We meet the heroine, Summer Laurence, in a prologue when she is seventeen – pregnant, and accused of drug possession with intent to sell. Her family has abandoned her, a slimy prison guard has propositioned her and the evidence all points to her guilt. Her only hope is the undercover cop who is the father of her child – and the prosecution’s star witness.
Sixteen years later Dr. Summer Laurence is looking for a place to start a group drug rehabilitation facility. Dottie Hollister, a charmingly eccentric older lady whom Summer met at a workshop, offers to rent her a large ranch at a nominal fee. While Summer is checking out the facility, she meets Dottie’s nephew, Sheriff Brody Hollister, who is dead set opposed to her plans. Brody hates drug addicts like poison and believes that rehabilitation is a waste of time. Brody has reason to hate drug addicts – one killed his wife years ago and he has lived a lonely life ever since.
An attraction between Summer and Brody develops even though both of them initially resist it. If you love tortured, complex heroes, you will adore Brody Hollister. Brody’s childhood was horrible – his more-macho-than-thou father constantly belittled him because of a bad stutter, and his mother called him a whiner when he cried. Brody dropped out of high school in the 10th grade and joined the Navy. There he found a purpose in life and Megan, who loved him. Her death at the hands of a drug addict has embittered Brody to the point of misanthropy.
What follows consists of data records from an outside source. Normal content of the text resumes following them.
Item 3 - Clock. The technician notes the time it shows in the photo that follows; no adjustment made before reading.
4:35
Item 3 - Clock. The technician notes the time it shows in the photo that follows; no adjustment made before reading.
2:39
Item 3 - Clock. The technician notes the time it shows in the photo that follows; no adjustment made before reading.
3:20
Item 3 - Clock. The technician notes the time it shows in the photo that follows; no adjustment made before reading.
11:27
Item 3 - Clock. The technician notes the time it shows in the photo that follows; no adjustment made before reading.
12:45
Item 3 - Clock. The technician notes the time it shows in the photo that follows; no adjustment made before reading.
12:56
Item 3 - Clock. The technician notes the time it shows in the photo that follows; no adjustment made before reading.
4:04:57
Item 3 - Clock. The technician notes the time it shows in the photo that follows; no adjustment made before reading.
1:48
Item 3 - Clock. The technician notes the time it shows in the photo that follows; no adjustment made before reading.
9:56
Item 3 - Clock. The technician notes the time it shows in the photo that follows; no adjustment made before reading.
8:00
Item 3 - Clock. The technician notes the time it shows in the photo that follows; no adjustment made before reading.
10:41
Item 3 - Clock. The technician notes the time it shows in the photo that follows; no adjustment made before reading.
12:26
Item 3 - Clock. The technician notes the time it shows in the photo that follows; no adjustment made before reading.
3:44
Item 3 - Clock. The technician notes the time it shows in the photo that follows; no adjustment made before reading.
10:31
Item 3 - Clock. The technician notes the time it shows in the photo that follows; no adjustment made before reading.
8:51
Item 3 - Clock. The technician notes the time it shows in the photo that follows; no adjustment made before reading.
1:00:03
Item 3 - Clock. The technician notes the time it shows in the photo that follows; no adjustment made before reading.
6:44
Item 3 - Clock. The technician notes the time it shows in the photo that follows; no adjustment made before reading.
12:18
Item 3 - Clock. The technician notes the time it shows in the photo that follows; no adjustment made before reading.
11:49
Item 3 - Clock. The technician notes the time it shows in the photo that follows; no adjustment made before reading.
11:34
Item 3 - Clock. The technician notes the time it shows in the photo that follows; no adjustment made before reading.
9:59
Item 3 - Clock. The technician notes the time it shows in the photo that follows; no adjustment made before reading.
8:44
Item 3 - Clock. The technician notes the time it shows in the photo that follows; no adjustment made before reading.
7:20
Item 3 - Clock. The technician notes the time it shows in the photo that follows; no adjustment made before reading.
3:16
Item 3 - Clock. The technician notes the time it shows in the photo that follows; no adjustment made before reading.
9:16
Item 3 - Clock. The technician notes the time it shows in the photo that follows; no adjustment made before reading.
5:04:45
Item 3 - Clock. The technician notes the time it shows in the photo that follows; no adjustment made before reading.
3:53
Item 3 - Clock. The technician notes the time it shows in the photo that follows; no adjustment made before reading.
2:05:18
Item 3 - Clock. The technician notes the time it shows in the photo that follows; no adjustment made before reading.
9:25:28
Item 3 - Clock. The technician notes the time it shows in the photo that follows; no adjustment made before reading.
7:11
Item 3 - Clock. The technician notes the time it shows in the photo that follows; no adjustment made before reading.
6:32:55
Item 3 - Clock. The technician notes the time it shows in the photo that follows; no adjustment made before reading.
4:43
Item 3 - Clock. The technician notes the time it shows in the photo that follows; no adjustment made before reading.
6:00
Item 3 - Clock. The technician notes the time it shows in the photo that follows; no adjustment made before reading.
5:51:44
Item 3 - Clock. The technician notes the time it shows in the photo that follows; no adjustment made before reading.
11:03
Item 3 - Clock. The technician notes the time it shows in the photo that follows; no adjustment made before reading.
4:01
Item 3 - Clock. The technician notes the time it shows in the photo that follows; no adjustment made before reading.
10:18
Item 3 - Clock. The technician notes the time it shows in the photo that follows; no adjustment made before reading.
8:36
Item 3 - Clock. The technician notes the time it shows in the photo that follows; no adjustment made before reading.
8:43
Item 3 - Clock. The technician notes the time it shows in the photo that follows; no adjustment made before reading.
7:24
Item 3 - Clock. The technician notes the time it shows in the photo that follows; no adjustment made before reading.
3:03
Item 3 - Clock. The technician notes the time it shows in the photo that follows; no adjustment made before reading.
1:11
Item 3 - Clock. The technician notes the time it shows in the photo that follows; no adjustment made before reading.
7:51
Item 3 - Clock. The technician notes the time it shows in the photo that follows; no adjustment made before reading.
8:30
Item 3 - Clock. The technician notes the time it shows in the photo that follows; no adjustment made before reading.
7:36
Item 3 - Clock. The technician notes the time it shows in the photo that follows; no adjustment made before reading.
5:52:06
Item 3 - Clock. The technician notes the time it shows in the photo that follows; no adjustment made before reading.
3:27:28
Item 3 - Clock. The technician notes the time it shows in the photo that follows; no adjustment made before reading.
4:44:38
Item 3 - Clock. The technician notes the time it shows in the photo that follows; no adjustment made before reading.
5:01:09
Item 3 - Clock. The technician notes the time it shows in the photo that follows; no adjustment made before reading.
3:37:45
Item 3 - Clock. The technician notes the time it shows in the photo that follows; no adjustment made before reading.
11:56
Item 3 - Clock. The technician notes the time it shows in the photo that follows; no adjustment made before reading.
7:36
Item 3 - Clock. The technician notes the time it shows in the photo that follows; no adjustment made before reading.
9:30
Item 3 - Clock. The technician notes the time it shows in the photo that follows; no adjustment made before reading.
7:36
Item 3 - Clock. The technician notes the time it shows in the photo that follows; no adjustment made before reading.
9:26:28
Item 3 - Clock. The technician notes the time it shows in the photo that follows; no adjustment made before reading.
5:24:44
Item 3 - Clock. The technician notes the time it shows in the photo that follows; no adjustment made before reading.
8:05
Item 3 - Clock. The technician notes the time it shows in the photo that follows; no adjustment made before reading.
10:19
Summer has been to hell and back. She is estranged from her family, has a felony record, and has had her baby taken from her. Now she is a professional – a psychologist. Ms Riggs does a wonderful job of portraying the still insecure person under the professional exterior. Despite her education and air of confidence, Summer is as wounded and full of pain as Brody. If a character wallows in undeserved angst, it often irritates me, but Summer and Brody’s problems are real. They don’t wallow in angst, they truly suffer.
Taming the Night has many strengths, but one that I particularly want to mention is the wonderful cast of secondary characters. These are fully realized characters with a real part to play in the story. They are not just cardboard props who stand around and mouth dialog.
Please don’t think that this book is totally grim. Yes, it is intense and realistic, but it is not a downer. The message in Taming the Night is that love is real and powerful. Love is not a cure-all and will not make things wonderful and fine immediately, but it can give a person strength to face adversity. Both Brody and Summer had had to face their problems alone. Now, they may still have problems, but they are together and love each other and that love will give them what they need.